Air quality is not the first factor typically considered when assessing matters like infrastructure and public health. However, global air quality statistics are truly shocking when it comes to their effects. In fact, 91% of the world’s population lives in locations where the WHO’s air quality guidelines are not met.
Air pollution is a crucial health challenge responsible for more than 4 million premature deaths worldwide and contributing to 300 billion euros in economic losses per year.
Unless action is taken, this global issue is only getting bigger as significant global dynamics like climate change and rapid and complex urbanization are only adding to the problem. Air pollution can have devastating effects on our environment, from crop yields to biodiversity and by degrading our infrastructure.
At the same time, we must also consider pollution’s effect on the air we breathe. The average adult takes in more than 7,500 litres of air each day. Contaminants in the air not only cause damage to our lungs, but recent research shows they can also harm most other organ systems.

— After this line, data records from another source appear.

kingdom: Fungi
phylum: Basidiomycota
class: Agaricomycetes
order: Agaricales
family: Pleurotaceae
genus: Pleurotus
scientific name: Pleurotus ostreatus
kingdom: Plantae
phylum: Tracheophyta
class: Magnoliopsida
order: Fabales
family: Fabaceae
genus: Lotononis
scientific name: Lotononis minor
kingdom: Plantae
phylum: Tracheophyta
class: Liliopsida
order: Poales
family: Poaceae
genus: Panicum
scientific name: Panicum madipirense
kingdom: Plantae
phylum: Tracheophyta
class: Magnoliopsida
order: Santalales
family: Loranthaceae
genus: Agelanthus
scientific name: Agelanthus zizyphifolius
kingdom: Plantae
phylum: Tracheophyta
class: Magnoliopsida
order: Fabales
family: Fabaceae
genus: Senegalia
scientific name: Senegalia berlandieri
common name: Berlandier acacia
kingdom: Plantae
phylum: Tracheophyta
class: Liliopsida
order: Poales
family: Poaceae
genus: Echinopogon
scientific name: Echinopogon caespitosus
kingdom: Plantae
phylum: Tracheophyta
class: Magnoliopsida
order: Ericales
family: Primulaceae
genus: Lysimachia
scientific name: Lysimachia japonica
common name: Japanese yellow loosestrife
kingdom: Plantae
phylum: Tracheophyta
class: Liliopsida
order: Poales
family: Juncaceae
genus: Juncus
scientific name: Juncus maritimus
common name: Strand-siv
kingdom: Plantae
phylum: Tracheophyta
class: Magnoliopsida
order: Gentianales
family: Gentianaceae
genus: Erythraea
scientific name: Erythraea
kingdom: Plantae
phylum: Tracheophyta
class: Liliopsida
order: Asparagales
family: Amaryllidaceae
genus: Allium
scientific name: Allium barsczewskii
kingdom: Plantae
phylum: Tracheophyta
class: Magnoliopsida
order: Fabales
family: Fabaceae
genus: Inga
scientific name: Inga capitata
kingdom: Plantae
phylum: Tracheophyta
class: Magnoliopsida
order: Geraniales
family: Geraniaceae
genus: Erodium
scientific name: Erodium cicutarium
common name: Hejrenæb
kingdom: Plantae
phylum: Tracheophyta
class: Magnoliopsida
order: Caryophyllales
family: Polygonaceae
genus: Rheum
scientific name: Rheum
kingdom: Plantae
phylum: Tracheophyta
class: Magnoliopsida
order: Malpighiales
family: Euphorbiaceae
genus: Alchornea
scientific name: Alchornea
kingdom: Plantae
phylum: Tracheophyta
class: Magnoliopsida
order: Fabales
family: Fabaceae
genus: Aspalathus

Fortunately, with the right access to the right information, it is possible to become more informed, active, and invested in gaining a deeper connection between urban communities and the environment. This can open up new ways of thinking to enable dramatic societal outcomes that support an enhanced quality of life, safety, efficiency and sustainability in communities.
The first step to combatting this challenge is dependable air quality monitoring.
Although air quality monitoring itself does not reduce pollution, it can provide data to help decision-makers understand the risks their community is facing and develop a strategy for how to address air quality concerns.